A alienação parental é um comportamento de abuso emocional, que vitimiza as crianças envolvidas, que o alienador, normalmente aquele que detém a guarda dos filhos, pratica em relação ao outro genitor (pai ou mãe). Pode se dar de diversas maneiras e já temos, felizmente, Lei própria que define a prática danosa dessa atitude perversa e traz punições. Este comportamento aparece em separações traumáticas, que envolvem raiva e dor desmedida. Crianças ficam no meio de uma guerra travada entre os pais, tem o comprometimento da sua saúde psíquica e herdam danos preocupantes quando um dos pais, mesmo sem saber o que está fazendo, pratica alienação parental. Ela pode ser exercida contra o pai, mãe ou até mesmo em relação a outros familiares, como os avós.

Desta forma, a alienação parental se traduz em programar uma criança para repudiar, sem motivo, o pai ou a mãe até que a própria criança ingresse na trajetória de desconstrução deste genitor. O reflexo destas atitudes nos filhos é chamado de Síndrome de Alienação Parental, manifestando-se como um transtorno pelo qual um genitor (pai ou mãe) transforma a consciência dos seus filhos, mediante várias estratégias, com o objetivo de impedir, ocultar e destruir os vínculos existentes com o outro, que surge principalmente no contexto da disputa da guarda das crianças, através de uma campanha de difamação contra um dos pais, sem justificativa.

Formas de alienação parental:

– Realizar campanha de desqualificação do outro.
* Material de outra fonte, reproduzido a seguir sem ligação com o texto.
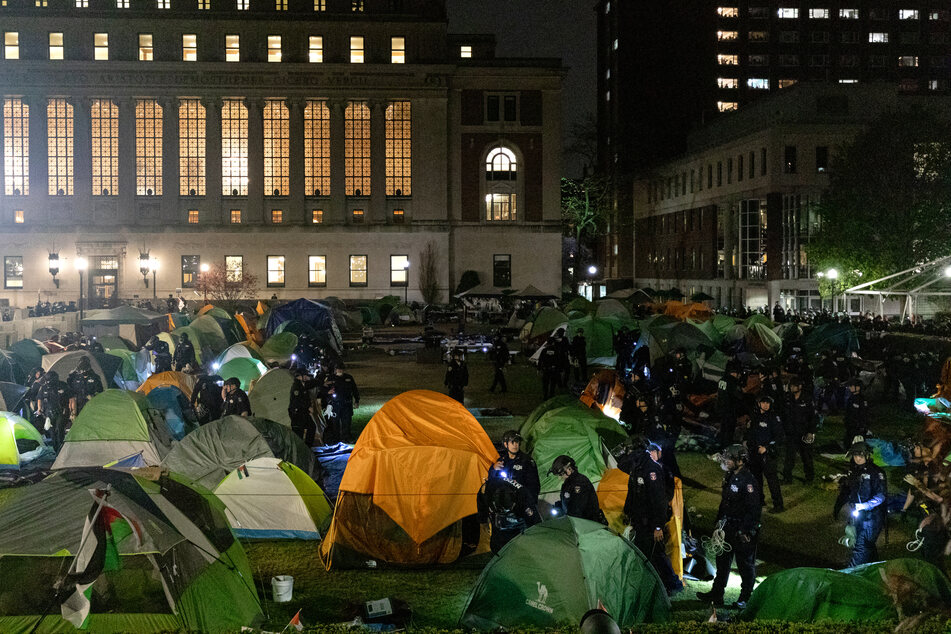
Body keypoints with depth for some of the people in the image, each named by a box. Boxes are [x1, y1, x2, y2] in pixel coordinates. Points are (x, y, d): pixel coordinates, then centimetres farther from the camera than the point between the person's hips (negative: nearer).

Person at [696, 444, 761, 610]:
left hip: (743, 530, -9)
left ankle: (745, 598, 18)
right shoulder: (730, 477, 8)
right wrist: (719, 520, 20)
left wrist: (745, 531, -22)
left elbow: (753, 509, -22)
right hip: (728, 528, 9)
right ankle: (717, 593, 25)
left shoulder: (748, 481, -21)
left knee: (745, 564, 5)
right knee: (722, 560, 15)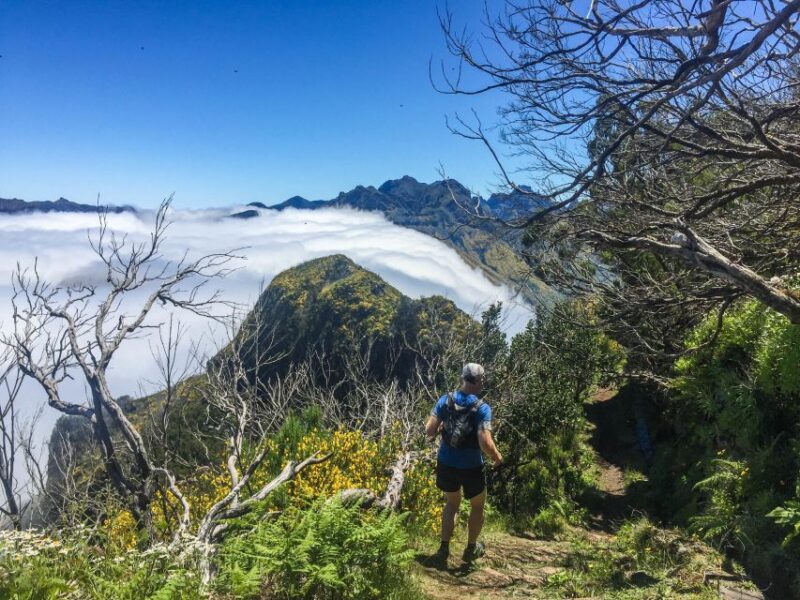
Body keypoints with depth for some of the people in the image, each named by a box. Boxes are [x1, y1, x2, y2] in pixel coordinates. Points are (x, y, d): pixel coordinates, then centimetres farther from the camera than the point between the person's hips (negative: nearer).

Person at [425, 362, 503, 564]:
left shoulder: (445, 400, -9)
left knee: (452, 503, 27)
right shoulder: (482, 408, -21)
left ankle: (444, 549, 30)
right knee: (477, 506, 24)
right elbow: (485, 444, -26)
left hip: (446, 464, 4)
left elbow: (429, 431, -9)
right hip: (471, 468, -3)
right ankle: (471, 549, 39)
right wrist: (497, 457, -6)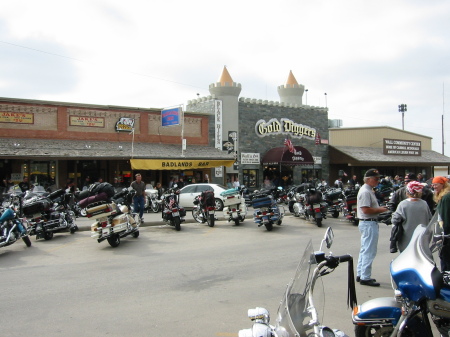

– Dificultar o exercício da autoridade parental.

– Dificultar contato da criança ou adolescente com genitor.

– Dificultar o exercício da convivência familiar

– Omitir informações pessoais e relevantes sobre a criança ou a adolescente.

– Apresentar falsa denúncia contra genitor.

– Mudar domicílio para local distante, sem justificativa.

Caso uma destas hipóteses esteja ocorrendo dentro da sua família, é importante buscar ajuda para as crianças, informar seu advogado para que medidas de proteção sejam imediatamente tomadas. Ou se, ao lerem estas hipóteses, perceberem em si a prática de alguma delas, mesmo que inconsciente, fazendo uso dos filhos para alcançar este fim, através da raiva, é aconselhado buscar imediatamente uma ajuda pessoal. Nunca é tarde para recomeçarmos os passos, melhorarmos a comunicação entre o ex-casal e, mais do que tudo, preservarmos os filhos de tudo isso.